■ **TEXTE PRÉSENTÉ**:

═══

Maudit sois-tu (t. 1) – Zaroff, de Philippe Pelaez et Carlos Puerta

Maudit sois-tu (t. 1) – Zaroff, de Philippe Pelaez et Carlos Puerta

Note de l'auteur

Proposition alléchante mais résultat décevant : le comte Zaroff fait pâle figure dans le 1er tome de Maudit sois-tu.

L’histoire : En 2017, un homme est retrouvé mort dans les égouts de Londres. L’enquête se dirige rapidement vers la petite amie du défunt, car leur liaison a été arrangée par leur employeur commun, Nicholas Zaroff. Ce mystérieux oligarque russe n’a en fait qu’un seul but : se venger de ceux qui, 170 ans auparavant, ont causé la perte de son aïeul. Pour y parvenir, il va réunir leurs quatre descendants et les traquer dans une vaste chasse à l’homme.

Mon avis : Tout débute avec une chasse dans les égouts de Londres. Une créature du Dr Moreau (descendant du légendaire scientifique) contre une flèche du comte Zaroff… et c’est la flèche qui l’emporte. L’artistocrate tente de consoler son ami : « Cela viendra, docteur. Vous êtes sur le point de réaliser le rêve de votre illustre aïeul. Vous allez disqualifier Dieu. »

═══

■ **DONNÉES ÉTUDIÉES**:
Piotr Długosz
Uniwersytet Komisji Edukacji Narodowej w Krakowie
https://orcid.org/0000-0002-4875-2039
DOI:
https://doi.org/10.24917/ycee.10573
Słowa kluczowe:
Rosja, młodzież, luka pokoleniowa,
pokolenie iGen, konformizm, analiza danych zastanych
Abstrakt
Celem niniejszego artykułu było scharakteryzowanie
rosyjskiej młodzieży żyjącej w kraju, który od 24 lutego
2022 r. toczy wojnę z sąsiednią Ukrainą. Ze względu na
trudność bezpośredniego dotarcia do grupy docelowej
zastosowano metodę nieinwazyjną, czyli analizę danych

═══

■ **MISE EN PRATIQUE**:
• 1. D'après le texte présenté, en quelle année un homme est-il retrouvé mort dans les égouts de Londres ?
• 2. Dites si chacune de ces affirmations est conforme au texte présenté : (a) Nicholas Zaroff est un oligarque russe. (b) Zaroff réunit trois descendants pour les traquer. (c) Dans la chasse du début, la créature du Dr Moreau l'emporte sur la flèche du comte.
• 3. Recopiez le passage du texte présenté qui va de « Proposition alléchante mais » à « chasse à l’homme. ».

■ **LES RÉPONSES**:
• 1. En 2017.

• 2.
(a) Oui : « Ce mystérieux oligarque russe »
(b) Non : « il va réunir leurs quatre descendants »
(c) Non : « et c’est la flèche qui l’emporte »

• 3.
Proposition alléchante mais résultat décevant : le comte Zaroff fait pâle figure dans le 1er tome de Maudit sois-tu.

L’histoire : En 2017, un homme est retrouvé mort dans les égouts de Londres. L’enquête se dirige rapidement vers la petite amie du défunt, car leur liaison a été arrangée par leur employeur commun, Nicholas Zaroff. Ce mystérieux oligarque russe n’a en fait qu’un seul but : se venger de ceux qui, 170 ans auparavant, ont causé la perte de son aïeul. Pour y parvenir, il va réunir leurs quatre descendants et les traquer dans une vaste chasse à l’homme.